** TASK TO CARRY OUT **
All the data should be printed again exactly as written.

** DATA FOR REVIEW **
====
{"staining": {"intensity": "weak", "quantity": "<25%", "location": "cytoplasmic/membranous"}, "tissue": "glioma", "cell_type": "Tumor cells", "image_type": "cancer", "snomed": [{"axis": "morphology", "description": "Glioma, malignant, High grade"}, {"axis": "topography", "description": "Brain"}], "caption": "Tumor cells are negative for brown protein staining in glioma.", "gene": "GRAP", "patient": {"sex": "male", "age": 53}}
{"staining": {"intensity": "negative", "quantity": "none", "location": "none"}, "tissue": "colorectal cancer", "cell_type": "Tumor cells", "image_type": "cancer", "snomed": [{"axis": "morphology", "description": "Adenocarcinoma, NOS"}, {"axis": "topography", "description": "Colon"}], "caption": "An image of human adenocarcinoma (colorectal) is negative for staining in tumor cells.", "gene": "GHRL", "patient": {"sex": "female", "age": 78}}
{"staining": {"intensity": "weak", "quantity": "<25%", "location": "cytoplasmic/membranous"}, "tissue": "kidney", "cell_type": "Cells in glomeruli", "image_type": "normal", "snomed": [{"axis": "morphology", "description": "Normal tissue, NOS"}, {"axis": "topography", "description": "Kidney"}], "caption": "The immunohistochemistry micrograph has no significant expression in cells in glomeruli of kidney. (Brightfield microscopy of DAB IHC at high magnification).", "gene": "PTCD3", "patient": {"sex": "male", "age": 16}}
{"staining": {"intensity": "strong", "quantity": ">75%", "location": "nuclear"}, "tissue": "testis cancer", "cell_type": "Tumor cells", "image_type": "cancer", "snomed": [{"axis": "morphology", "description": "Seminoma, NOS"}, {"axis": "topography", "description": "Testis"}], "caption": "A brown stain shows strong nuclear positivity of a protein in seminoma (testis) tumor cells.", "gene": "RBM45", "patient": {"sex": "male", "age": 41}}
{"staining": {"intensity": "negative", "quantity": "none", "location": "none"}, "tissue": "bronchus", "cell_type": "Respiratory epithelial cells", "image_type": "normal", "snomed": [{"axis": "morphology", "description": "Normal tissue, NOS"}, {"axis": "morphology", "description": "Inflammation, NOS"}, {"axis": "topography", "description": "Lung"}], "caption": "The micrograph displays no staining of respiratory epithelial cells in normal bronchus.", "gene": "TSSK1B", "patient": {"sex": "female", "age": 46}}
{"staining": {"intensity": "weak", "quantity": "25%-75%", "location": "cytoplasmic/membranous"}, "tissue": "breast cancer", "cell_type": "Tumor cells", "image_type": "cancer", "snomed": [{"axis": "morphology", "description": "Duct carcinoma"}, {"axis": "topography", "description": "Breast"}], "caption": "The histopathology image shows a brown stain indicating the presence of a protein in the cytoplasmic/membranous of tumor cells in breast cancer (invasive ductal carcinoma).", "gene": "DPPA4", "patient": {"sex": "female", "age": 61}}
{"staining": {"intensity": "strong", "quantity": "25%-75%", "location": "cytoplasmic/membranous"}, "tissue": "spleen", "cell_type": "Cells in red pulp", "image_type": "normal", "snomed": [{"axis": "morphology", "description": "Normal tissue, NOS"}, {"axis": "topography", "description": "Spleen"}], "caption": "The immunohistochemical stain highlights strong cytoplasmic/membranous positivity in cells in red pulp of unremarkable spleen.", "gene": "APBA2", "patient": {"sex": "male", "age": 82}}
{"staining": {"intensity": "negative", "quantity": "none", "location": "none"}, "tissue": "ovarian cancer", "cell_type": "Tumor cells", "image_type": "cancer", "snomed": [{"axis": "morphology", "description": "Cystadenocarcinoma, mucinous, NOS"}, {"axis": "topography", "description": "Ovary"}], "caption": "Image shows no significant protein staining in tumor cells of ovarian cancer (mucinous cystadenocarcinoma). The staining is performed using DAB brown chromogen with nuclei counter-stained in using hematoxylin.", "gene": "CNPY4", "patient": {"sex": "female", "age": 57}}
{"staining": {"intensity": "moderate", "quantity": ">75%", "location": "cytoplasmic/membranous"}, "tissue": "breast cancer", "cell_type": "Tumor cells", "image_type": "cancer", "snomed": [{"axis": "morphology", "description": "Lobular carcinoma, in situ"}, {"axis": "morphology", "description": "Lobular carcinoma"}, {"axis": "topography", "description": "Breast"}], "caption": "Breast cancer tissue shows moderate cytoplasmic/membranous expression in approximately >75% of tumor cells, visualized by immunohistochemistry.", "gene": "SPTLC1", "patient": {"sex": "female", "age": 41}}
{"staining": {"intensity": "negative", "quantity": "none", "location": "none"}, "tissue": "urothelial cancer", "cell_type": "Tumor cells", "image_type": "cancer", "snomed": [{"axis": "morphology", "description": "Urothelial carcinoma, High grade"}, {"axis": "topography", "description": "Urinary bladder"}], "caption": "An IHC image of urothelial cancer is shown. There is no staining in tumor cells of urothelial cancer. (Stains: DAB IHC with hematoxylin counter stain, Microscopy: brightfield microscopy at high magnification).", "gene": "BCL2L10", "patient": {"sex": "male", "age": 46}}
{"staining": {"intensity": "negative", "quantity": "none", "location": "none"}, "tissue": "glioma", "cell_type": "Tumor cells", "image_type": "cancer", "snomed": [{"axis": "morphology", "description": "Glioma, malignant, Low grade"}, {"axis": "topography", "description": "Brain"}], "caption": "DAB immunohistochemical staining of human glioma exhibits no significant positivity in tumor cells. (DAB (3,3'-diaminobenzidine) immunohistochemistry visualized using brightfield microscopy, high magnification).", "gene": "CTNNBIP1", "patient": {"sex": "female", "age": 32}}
====
** REPLY **
{"staining": {"intensity": "weak", "quantity": "<25%", "location": "cytoplasmic/membranous"}, "tissue": "glioma", "cell_type": "Tumor cells", "image_type": "cancer", "snomed": [{"axis": "morphology", "description": "Glioma, malignant, High grade"}, {"axis": "topography", "description": "Brain"}], "caption": "Tumor cells are negative for brown protein staining in glioma.", "gene": "GRAP", "patient": {"sex": "male", "age": 53}}
{"staining": {"intensity": "negative", "quantity": "none", "location": "none"}, "tissue": "colorectal cancer", "cell_type": "Tumor cells", "image_type": "cancer", "snomed": [{"axis": "morphology", "description": "Adenocarcinoma, NOS"}, {"axis": "topography", "description": "Colon"}], "caption": "An image of human adenocarcinoma (colorectal) is negative for staining in tumor cells.", "gene": "GHRL", "patient": {"sex": "female", "age": 78}}
{"staining": {"intensity": "weak", "quantity": "<25%", "location": "cytoplasmic/membranous"}, "tissue": "kidney", "cell_type": "Cells in glomeruli", "image_type": "normal", "snomed": [{"axis": "morphology", "description": "Normal tissue, NOS"}, {"axis": "topography", "description": "Kidney"}], "caption": "The immunohistochemistry micrograph has no significant expression in cells in glomeruli of kidney. (Brightfield microscopy of DAB IHC at high magnification).", "gene": "PTCD3", "patient": {"sex": "male", "age": 16}}
{"staining": {"intensity": "strong", "quantity": ">75%", "location": "nuclear"}, "tissue": "testis cancer", "cell_type": "Tumor cells", "image_type": "cancer", "snomed": [{"axis": "morphology", "description": "Seminoma, NOS"}, {"axis": "topography", "description": "Testis"}], "caption": "A brown stain shows strong nuclear positivity of a protein in seminoma (testis) tumor cells.", "gene": "RBM45", "patient": {"sex": "male", "age": 41}}
{"staining": {"intensity": "negative", "quantity": "none", "location": "none"}, "tissue": "bronchus", "cell_type": "Respiratory epithelial cells", "image_type": "normal", "snomed": [{"axis": "morphology", "description": "Normal tissue, NOS"}, {"axis": "morphology", "description": "Inflammation, NOS"}, {"axis": "topography", "description": "Lung"}], "caption": "The micrograph displays no staining of respiratory epithelial cells in normal bronchus.", "gene": "TSSK1B", "patient": {"sex": "female", "age": 46}}
{"staining": {"intensity": "weak", "quantity": "25%-75%", "location": "cytoplasmic/membranous"}, "tissue": "breast cancer", "cell_type": "Tumor cells", "image_type": "cancer", "snomed": [{"axis": "morphology", "description": "Duct carcinoma"}, {"axis": "topography", "description": "Breast"}], "caption": "The histopathology image shows a brown stain indicating the presence of a protein in the cytoplasmic/membranous of tumor cells in breast cancer (invasive ductal carcinoma).", "gene": "DPPA4", "patient": {"sex": "female", "age": 61}}
{"staining": {"intensity": "strong", "quantity": "25%-75%", "location": "cytoplasmic/membranous"}, "tissue": "spleen", "cell_type": "Cells in red pulp", "image_type": "normal", "snomed": [{"axis": "morphology", "description": "Normal tissue, NOS"}, {"axis": "topography", "description": "Spleen"}], "caption": "The immunohistochemical stain highlights strong cytoplasmic/membranous positivity in cells in red pulp of unremarkable spleen.", "gene": "APBA2", "patient": {"sex": "male", "age": 82}}
{"staining": {"intensity": "negative", "quantity": "none", "location": "none"}, "tissue": "ovarian cancer", "cell_type": "Tumor cells", "image_type": "cancer", "snomed": [{"axis": "morphology", "description": "Cystadenocarcinoma, mucinous, NOS"}, {"axis": "topography", "description": "Ovary"}], "caption": "Image shows no significant protein staining in tumor cells of ovarian cancer (mucinous cystadenocarcinoma). The staining is performed using DAB brown chromogen with nuclei counter-stained in using hematoxylin.", "gene": "CNPY4", "patient": {"sex": "female", "age": 57}}
{"staining": {"intensity": "moderate", "quantity": ">75%", "location": "cytoplasmic/membranous"}, "tissue": "breast cancer", "cell_type": "Tumor cells", "image_type": "cancer", "snomed": [{"axis": "morphology", "description": "Lobular carcinoma, in situ"}, {"axis": "morphology", "description": "Lobular carcinoma"}, {"axis": "topography", "description": "Breast"}], "caption": "Breast cancer tissue shows moderate cytoplasmic/membranous expression in approximately >75% of tumor cells, visualized by immunohistochemistry.", "gene": "SPTLC1", "patient": {"sex": "female", "age": 41}}
{"staining": {"intensity": "negative", "quantity": "none", "location": "none"}, "tissue": "urothelial cancer", "cell_type": "Tumor cells", "image_type": "cancer", "snomed": [{"axis": "morphology", "description": "Urothelial carcinoma, High grade"}, {"axis": "topography", "description": "Urinary bladder"}], "caption": "An IHC image of urothelial cancer is shown. There is no staining in tumor cells of urothelial cancer. (Stains: DAB IHC with hematoxylin counter stain, Microscopy: brightfield microscopy at high magnification).", "gene": "BCL2L10", "patient": {"sex": "male", "age": 46}}
{"staining": {"intensity": "negative", "quantity": "none", "location": "none"}, "tissue": "glioma", "cell_type": "Tumor cells", "image_type": "cancer", "snomed": [{"axis": "morphology", "description": "Glioma, malignant, Low grade"}, {"axis": "topography", "description": "Brain"}], "caption": "DAB immunohistochemical staining of human glioma exhibits no significant positivity in tumor cells. (DAB (3,3'-diaminobenzidine) immunohistochemistry visualized using brightfield microscopy, high magnification).", "gene": "CTNNBIP1", "patient": {"sex": "female", "age": 32}}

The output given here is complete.